XP Showing HardDrive Size Smaller Than Physical Size - Why?

Posted on 2007-03-18
Medium Priority
Last Modified: 2008-01-09
Hi all -
Scenario is this - XP Pro XP2 w/ updates. Three Western Digital harddrives - 1 x 120g, 2 x 320g.
XP shows the 120 as 111.79 and the 320's are shown as 298.09 ....
I've just bought the 2nd 320 as a recovery disk to image the first 320 to - and it tells me it's too small!
So .... XP is telling me 298.09 .... does it just 'report' it that way for some damn reason OR are my 320's acutally physically smaller than what's on the label and if so does anyone know why?

(Accept my appologies in advance if this type of question has been covered before but I could not find a similar question in my searches.)

Thanks very much in advance .....

(anyone want a week old 320? Grrrrrrrr!!)

Question by:DAQLD
  • 2
LVL 12

Accepted Solution

ibu1 earned 400 total points
ID: 18742936
here's the explanation:

Most operating systems define a hard disk drives capacity using binary or base-2 mathematics.
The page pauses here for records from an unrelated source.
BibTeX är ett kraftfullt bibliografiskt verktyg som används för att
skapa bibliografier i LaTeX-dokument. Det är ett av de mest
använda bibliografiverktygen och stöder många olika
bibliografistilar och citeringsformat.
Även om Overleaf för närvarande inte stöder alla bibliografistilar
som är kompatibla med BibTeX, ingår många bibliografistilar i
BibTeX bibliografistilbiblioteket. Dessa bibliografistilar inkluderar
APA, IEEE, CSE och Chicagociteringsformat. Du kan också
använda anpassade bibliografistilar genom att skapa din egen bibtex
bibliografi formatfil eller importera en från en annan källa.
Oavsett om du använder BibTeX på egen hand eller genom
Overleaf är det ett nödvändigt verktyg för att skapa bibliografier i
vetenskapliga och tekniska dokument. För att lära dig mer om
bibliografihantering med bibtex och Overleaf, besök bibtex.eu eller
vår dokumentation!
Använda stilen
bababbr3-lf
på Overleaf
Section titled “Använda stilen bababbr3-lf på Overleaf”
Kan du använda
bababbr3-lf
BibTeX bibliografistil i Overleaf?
This translates to 1 gigabyte (GB) equal to 1,073,741,824 bytes. This is the correct value when using binary or base-2 mathematics.
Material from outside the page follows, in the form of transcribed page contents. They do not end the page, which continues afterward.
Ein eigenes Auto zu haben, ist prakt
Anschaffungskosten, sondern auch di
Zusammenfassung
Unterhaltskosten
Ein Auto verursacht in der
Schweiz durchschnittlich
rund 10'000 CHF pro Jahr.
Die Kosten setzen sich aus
However, hard disk drive manufacturers define drive sizes using base-10 mathematics, in which 1 GB is equal to 1,000,000,000 bytes (rather than the 1,073,741,824 bytes, as listed above).

This discrepancy in reporting drive sizes (base-2 vs. base-10) may lead you to believe that you have a hard disk drive of less than expected capacity if you compare the figure reported by the operating system with the figure reported by your documentation, although the actual hard drive size is identical. Microsoft® Windows® simply counts the size differently, and will report a different, slightly smaller, figure.

so basically the hard drive manufacturers and the OS programmers used different bases that led to the discrepancy.
hope this helps!!
LVL 70

Assisted Solution

KCTS earned 300 total points
ID: 18742959
... and in addition to ibu1's very accurate explanation of how the binary calculations lead to dicrepancies, there is the additional factor that manufacturers also quote the 'non-formatted' capacity. Once the disk is actually formatted some capacity if lost in the process as it it used to hond disk info, directory structure etc.. This and the binary maths issue resuts in typcal sizes being in the region of 10% lower than the manufacture's published capacity.

Author Comment

ID: 18743019
Gents, thank you both.
My lamen response? That sucks.
Especially the "This and the binary maths issue resuts in typcal sizes being in the region of 10% lower than the manufacture's published capacity" part ... makes you wonder what other things we don't know.
If I find out tomorrow that my new C2D is only as good as first Celeron 400, I'll peak! :0

I'm at a bit of a loss as to my my '320' image won't fit on my empty '320' disk but I guess that a whole other set of points .... I guess I can look forward to spending another $200+ tomorrow on a 500Gig that's only going to be around 460 by the sounds of things.
Thanks again for your explanations and solving this little mystery for me - I'll split between you both.

Author Comment

ID: 18754850
Just as a footnote - my 400 gig drive clocks in at 372.61gig.